[Csync2] Errors when running csync2
Giampaolo at Tomassoni.biz
Wed Oct 6 21:24:35 CEST 2010
> On Wednesday 06 October 2010 06:48:43 Art -kwaak- van Breemen wrote:
> > On Tue, Oct 05, 2010 at 02:23:49PM -0300, Fabricio Cannini wrote:
> > > Also, you should use the same key and ssl cert on both hosts.
> > > ( Took me quite a while to figure this one out )
> > That's not true.
> > The ssl key of the other host is just recorded on the first
> > connect. The key is recorded with the hostname given. If you use
> > the hostname with an IP address, it is recorded with the ip
> > address. Sometimes you can mix those up and then it seems it
> > doesn't work.
> Didn't know about it. But it is strange that even though i removed it
> from the
> 'master' db, it wouldn't work.
This is probably due to an ssl design debatable choice (or even a mistake)
in gnutls and, thereby, in gnutls-openssl.

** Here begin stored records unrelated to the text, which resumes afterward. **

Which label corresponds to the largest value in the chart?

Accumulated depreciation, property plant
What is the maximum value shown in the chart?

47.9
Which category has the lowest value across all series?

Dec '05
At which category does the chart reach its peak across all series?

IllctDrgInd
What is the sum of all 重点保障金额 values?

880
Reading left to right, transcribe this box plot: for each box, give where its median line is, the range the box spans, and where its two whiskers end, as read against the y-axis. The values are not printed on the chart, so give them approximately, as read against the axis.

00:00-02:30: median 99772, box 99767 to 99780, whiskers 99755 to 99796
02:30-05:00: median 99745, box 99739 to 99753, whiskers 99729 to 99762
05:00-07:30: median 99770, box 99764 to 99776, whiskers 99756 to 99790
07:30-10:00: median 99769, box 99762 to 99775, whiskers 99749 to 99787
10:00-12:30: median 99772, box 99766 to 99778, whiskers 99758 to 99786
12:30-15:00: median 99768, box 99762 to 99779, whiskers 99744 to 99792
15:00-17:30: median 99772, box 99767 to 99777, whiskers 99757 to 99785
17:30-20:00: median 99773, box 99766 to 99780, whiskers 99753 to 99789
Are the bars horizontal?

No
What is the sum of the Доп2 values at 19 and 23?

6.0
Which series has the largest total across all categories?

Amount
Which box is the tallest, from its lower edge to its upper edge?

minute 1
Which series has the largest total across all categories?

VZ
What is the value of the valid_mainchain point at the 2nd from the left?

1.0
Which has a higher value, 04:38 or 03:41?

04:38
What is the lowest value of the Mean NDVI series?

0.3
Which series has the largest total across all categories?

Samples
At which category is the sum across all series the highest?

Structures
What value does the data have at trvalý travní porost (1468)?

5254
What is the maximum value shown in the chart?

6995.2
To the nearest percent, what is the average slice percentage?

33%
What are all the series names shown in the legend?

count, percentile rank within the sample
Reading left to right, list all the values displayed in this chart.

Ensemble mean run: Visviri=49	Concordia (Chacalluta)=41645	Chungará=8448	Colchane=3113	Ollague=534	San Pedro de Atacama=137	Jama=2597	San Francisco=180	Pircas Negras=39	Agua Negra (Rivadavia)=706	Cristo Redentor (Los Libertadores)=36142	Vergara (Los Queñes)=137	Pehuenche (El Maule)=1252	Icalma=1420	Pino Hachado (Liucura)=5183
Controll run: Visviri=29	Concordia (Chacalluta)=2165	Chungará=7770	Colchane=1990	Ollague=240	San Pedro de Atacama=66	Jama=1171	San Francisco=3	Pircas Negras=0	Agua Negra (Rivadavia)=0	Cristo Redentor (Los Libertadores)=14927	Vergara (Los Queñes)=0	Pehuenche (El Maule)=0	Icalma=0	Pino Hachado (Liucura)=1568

With that library, an ssl server would accept the client's certificate only
when the latter is issued by the very same CA issuing the server one.
Since most csync2 users are of course using self-signed certificates, when
they attempt setting up an csync2 ssl connection, of course the first thing
they do is to use different self-signed certificates for each csync2 node
(which infact would be reasonable). But this means that the certificate in
the server node would of course be issued from a different CA with respect
to all the other nodes (of course: it is self-signed!).
One could think to have two options then:
a) using the same self-signed certificate on all nodes;
b) setting up a CA, issuing the related certificate, and using that to sign
each node's certificate.
Unfortunately, I guess b) doesn't work because there is no way in csync2 to
say which is the CA's certificate (you can only specify the server one),
while it would be important in SSL world because it is the only way to let
the nodes verify peer's certificate issuer.
The problem here is that csync2 moved sometime from openssl to
gnutls-openssl (in the CVS you may find a pure gnutls solution), which
borrowed subtle differences in the certificate handling process.
> > The most important thing is that you are not allowed to enter any
> > data on the csr. If you type anything in the csr, it will fail.
I don't quite get this.
You mean that if you use a CSR (Certificate Signing Request) then csync2
refuses to use it?
This behavior would be the right one: a CSR is a pre-certificate and the CA
has to sign it to issue a real certificate.
> AFAICT i didn't, but thanks for the tip.